◆ Text under study ◆
----

Blu Tuesday: A Hard Day’s Night, 300: Rise of an Empire and More

Every Tuesday, I review the newest Blu-ray releases and let you know whether they’re worth buying, renting or skipping, along with a breakdown of the included extras. If you see something you like, click on the cover art to purchase the Blu-ray from Amazon, and be sure to share each week’s column on Facebook and Twitter with your friends.

“A Hard Day’s Night”

WHAT: The Beatles travel from Liverpool to London for a live television performance, with Paul’s mischievous grandfather (Wilfrid Brambell) tagging along on the trip.

WHY: The first of many feature-length films starring the iconic rock group, “A Hard Day’s Night” is a bit of a mixed bag, but it’s one that fans of the Beatles will undoubtedly enjoy. Though the movie drags a little in the second half as the band prepares for their concert (the Ringo subplot is especially sluggish), there’s so much great material in the scenes leading up to it that it’s easy to forgive. The opening 30 minutes in particular are chockfull of laughs, fully embracing the zany humor of the band members with such manic energy that it’s almost impossible to keep up at times. (The infamous Lennon/Coke bit is practically treated like a throwaway gag.) And as you’d expect from a film starring the Beatles, “A Hard Day’s Night” also features some excellent musical performances, with director Richard Lester wisely shooting each one in a different style so that they don’t become stale by the time the big finale rolls around. But while it’s always a joy to see the Beatles perform, the movie works first and foremost as a comedy with musical bits in between. And running. Lots and lots of running.

----

◆ Source data ◆
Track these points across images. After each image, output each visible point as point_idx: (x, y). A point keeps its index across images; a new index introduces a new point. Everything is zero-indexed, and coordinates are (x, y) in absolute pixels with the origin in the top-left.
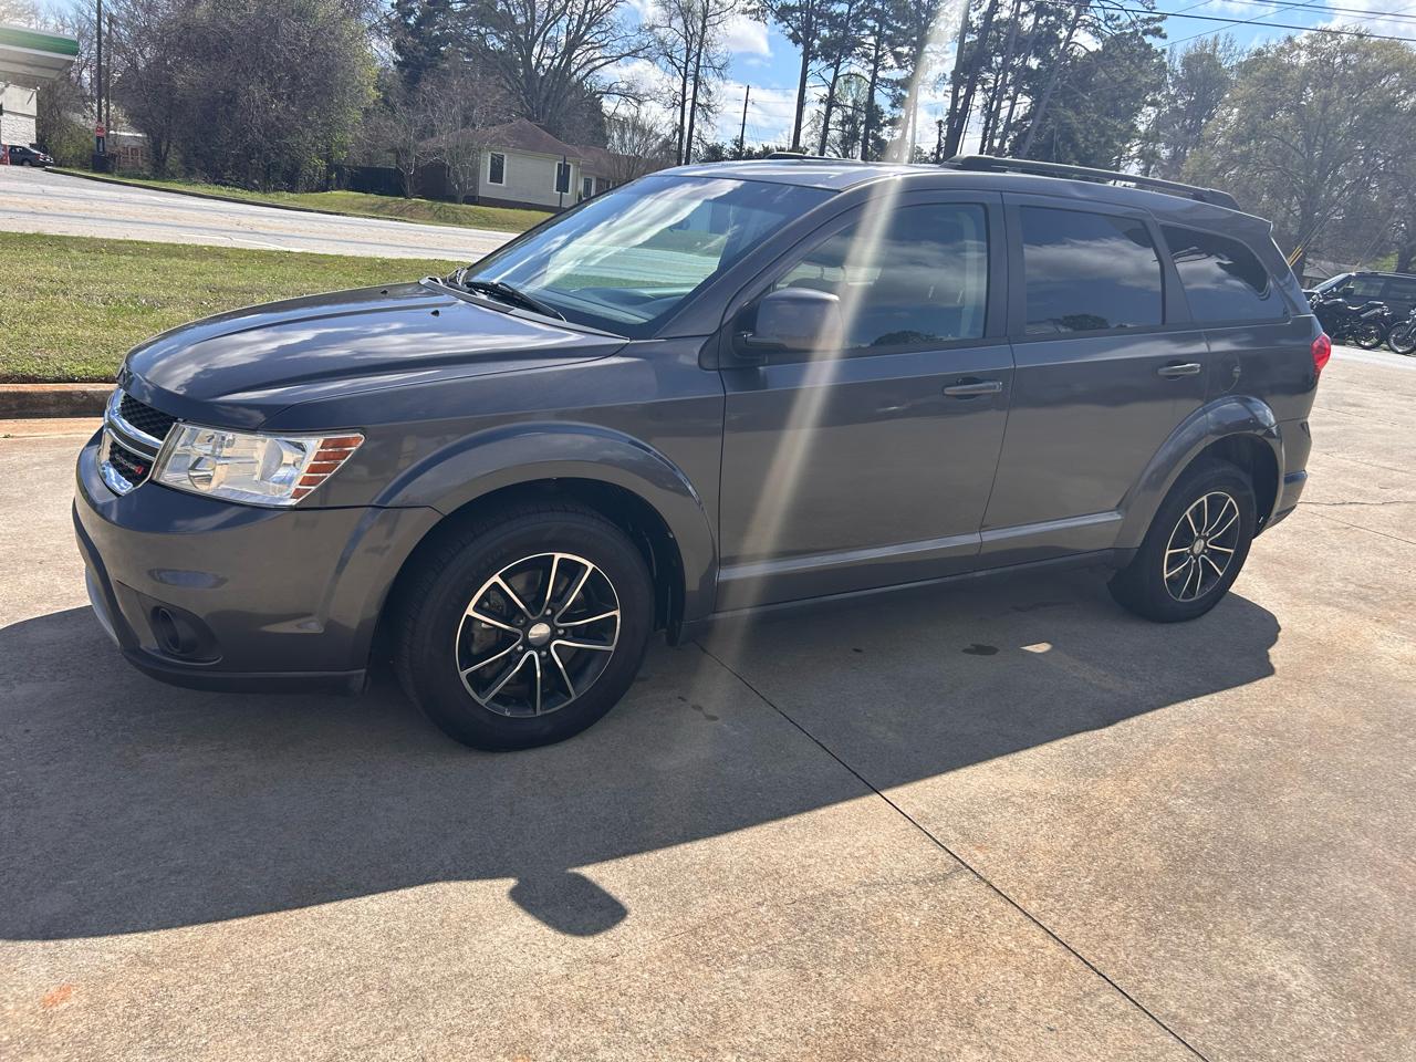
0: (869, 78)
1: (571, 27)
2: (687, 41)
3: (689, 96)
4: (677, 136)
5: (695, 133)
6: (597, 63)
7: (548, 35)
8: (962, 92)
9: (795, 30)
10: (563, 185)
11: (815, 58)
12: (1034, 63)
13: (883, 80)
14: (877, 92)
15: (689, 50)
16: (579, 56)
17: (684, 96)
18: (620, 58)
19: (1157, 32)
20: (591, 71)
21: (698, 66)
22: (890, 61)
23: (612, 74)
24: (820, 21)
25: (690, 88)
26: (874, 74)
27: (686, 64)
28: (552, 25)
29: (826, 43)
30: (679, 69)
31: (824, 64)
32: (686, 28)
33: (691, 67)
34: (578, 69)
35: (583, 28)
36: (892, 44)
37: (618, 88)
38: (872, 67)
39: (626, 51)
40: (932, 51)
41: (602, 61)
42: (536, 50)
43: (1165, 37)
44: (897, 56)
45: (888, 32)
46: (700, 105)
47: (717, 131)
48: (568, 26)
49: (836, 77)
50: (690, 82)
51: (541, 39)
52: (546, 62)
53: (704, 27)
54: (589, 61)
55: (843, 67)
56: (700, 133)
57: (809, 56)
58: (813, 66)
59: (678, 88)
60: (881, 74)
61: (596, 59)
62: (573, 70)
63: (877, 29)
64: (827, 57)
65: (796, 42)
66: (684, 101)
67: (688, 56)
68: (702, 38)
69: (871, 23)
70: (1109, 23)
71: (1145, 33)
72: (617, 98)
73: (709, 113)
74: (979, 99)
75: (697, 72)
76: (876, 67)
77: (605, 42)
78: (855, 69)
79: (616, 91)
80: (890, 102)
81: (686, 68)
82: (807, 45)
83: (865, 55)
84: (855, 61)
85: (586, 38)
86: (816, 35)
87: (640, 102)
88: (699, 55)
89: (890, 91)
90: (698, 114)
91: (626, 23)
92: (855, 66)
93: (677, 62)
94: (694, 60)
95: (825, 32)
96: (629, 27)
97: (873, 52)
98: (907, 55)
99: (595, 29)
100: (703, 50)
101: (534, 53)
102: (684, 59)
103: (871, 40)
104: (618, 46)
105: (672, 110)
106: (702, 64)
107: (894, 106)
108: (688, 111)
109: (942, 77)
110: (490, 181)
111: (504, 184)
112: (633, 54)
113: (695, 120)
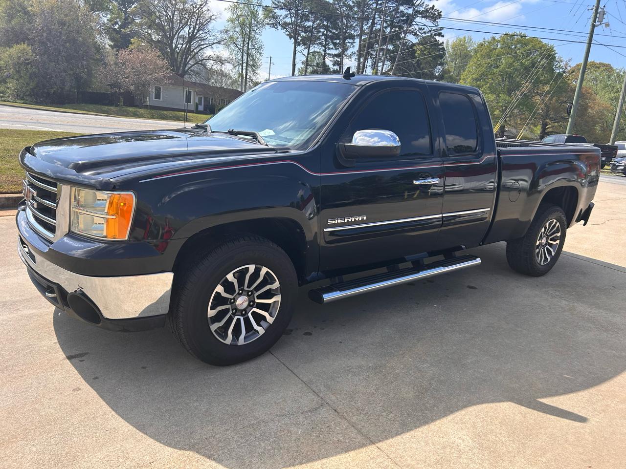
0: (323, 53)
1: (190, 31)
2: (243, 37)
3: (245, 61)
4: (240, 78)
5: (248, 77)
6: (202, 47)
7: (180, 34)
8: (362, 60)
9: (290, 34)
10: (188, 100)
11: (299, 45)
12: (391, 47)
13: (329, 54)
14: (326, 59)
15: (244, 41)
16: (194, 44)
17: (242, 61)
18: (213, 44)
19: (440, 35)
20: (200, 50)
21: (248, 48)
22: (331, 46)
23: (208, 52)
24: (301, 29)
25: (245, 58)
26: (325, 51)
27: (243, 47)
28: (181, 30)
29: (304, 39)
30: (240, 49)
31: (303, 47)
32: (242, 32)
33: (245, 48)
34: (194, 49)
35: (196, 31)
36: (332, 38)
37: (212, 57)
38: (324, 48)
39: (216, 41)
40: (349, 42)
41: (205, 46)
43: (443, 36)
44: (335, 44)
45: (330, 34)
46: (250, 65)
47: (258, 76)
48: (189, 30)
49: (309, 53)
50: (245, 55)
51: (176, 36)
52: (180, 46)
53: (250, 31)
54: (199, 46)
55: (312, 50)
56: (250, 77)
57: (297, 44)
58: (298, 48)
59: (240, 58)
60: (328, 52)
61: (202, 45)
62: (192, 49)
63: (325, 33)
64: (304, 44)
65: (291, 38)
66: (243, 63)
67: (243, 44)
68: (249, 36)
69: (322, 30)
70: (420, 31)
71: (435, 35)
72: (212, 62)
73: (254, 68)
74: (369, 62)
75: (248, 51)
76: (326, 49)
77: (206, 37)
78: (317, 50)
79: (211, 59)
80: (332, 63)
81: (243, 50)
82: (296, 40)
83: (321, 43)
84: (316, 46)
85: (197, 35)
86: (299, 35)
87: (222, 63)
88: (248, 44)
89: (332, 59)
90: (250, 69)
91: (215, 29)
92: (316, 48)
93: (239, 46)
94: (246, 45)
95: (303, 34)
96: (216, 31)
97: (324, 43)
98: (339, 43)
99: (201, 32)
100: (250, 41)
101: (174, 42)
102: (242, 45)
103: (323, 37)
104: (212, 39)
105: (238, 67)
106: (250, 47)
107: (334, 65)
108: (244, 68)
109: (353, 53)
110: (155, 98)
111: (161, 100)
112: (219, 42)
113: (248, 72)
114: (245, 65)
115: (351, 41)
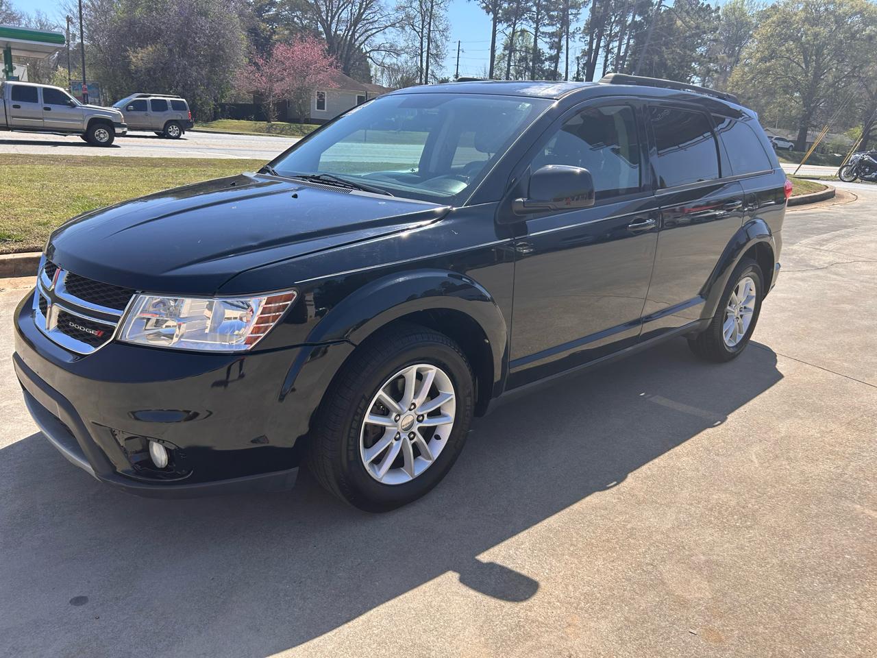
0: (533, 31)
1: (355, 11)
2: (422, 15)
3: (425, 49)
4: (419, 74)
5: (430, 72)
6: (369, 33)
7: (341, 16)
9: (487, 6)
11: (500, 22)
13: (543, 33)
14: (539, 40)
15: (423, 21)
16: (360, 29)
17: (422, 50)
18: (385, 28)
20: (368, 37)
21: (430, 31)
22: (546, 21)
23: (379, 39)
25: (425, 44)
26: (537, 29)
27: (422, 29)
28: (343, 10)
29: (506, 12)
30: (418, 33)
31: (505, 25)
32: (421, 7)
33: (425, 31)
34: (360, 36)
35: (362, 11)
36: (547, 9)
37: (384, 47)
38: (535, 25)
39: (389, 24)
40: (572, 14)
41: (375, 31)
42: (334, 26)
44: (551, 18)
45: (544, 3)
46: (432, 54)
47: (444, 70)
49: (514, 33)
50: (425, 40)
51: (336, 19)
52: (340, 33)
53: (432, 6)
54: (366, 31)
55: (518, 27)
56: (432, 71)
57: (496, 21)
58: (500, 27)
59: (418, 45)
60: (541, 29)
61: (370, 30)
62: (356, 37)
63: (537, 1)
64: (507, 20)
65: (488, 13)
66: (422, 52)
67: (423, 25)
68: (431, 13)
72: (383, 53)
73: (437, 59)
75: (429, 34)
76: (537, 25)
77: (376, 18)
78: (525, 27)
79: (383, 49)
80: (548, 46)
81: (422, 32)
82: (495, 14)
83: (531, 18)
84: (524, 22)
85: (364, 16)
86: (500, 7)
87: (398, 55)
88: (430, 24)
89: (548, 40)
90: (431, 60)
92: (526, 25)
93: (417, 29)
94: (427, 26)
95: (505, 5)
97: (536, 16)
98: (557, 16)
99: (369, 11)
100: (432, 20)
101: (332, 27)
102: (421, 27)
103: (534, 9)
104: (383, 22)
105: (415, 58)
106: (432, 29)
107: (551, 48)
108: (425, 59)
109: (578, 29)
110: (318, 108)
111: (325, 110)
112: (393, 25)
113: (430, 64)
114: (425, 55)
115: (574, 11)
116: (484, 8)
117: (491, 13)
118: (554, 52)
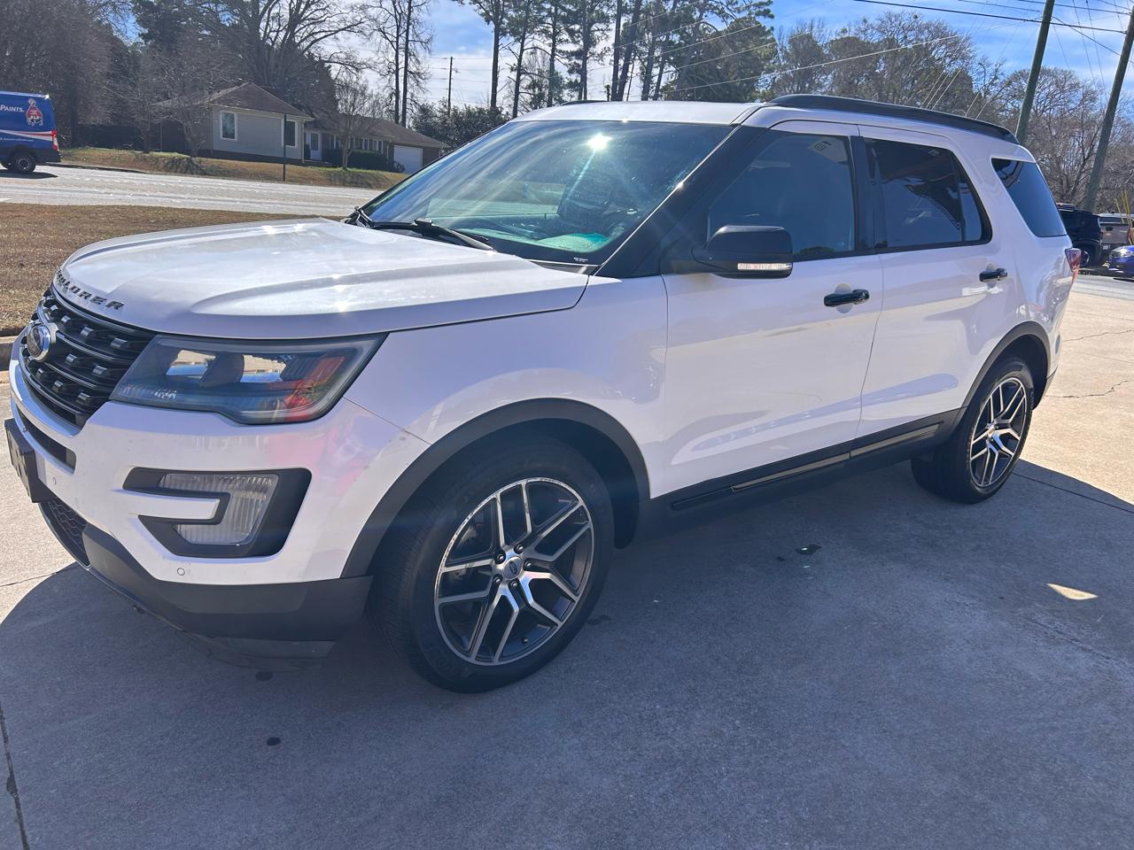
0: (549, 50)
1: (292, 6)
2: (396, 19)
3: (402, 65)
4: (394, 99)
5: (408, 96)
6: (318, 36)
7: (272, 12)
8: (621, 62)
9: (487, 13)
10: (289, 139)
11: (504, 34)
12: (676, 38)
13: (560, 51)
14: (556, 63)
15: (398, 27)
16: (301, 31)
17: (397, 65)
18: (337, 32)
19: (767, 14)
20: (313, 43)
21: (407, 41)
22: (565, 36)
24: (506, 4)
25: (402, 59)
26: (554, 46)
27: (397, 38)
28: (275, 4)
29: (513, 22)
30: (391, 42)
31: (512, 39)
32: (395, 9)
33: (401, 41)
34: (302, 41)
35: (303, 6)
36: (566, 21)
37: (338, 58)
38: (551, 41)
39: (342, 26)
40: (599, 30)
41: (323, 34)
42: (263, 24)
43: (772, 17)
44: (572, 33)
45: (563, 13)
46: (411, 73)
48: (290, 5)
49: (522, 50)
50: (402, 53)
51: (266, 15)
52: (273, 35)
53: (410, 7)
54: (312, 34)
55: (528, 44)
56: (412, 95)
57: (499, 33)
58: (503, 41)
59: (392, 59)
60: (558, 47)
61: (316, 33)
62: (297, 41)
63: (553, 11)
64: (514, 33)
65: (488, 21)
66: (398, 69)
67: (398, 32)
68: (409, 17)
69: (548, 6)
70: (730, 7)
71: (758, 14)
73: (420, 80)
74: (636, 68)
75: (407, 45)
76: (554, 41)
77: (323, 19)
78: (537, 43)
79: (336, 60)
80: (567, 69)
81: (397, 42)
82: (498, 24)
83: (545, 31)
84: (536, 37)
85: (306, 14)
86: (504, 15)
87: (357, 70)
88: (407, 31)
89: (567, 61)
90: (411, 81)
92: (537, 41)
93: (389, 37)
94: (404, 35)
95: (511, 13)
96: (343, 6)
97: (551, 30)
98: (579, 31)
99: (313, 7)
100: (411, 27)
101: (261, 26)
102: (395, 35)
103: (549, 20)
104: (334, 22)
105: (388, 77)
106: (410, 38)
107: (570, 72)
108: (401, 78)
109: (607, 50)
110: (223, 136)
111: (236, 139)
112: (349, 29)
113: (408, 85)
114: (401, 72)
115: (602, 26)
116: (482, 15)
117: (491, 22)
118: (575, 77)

----

◆ Using the information ◆
- A) Rewrite the paragraph in the Blu-ray review that begins "WHY: The first of many" in a shorter form, keeping its main points.
- B) According to the Blu-ray review, who plays Paul's grandfather in "A Hard Day's Night"?
- C) Write the next part of the Blu-ray review, continuing on from its last sentence.

◆ Solved tasks ◆
- A) "A Hard Day's Night," the first of the Beatles' many feature-length films, is uneven but sure to please fans. The second half drags as the band gets ready for its concert, and the Ringo subplot is especially slow, but the strong earlier scenes make up for it. The first 30 minutes are packed with laughs and the band's frantic, zany humor. Director Richard Lester films each song in a different style, so the music stays fresh through the finale. Still, the movie is above all a comedy with musical bits in between, plus lots of running.

- B) Wilfrid Brambell.

- C)
EXTRAS: Criterion has packed this release with a treasure trove of bonus material, including a cast and crew commentary, a brand new behind-the-scenes featurette, Walter Shenson’s 1994 making-of documentary, the 2002 documentary “Things They Said Today” and much more.

FINAL VERDICT: BUY

“300: Rise of an Empire”

WHAT: As King Leonidas and the brave 300 hold their ground at the Battle of Thermopylae, Greek general Themistocles (Sullivan Stapleton) leads his own army into combat against the invading Persian forces, which are commanded by Xerxes’ right-hand woman, the vengeful Greek warrior Artemisia (Eva Green).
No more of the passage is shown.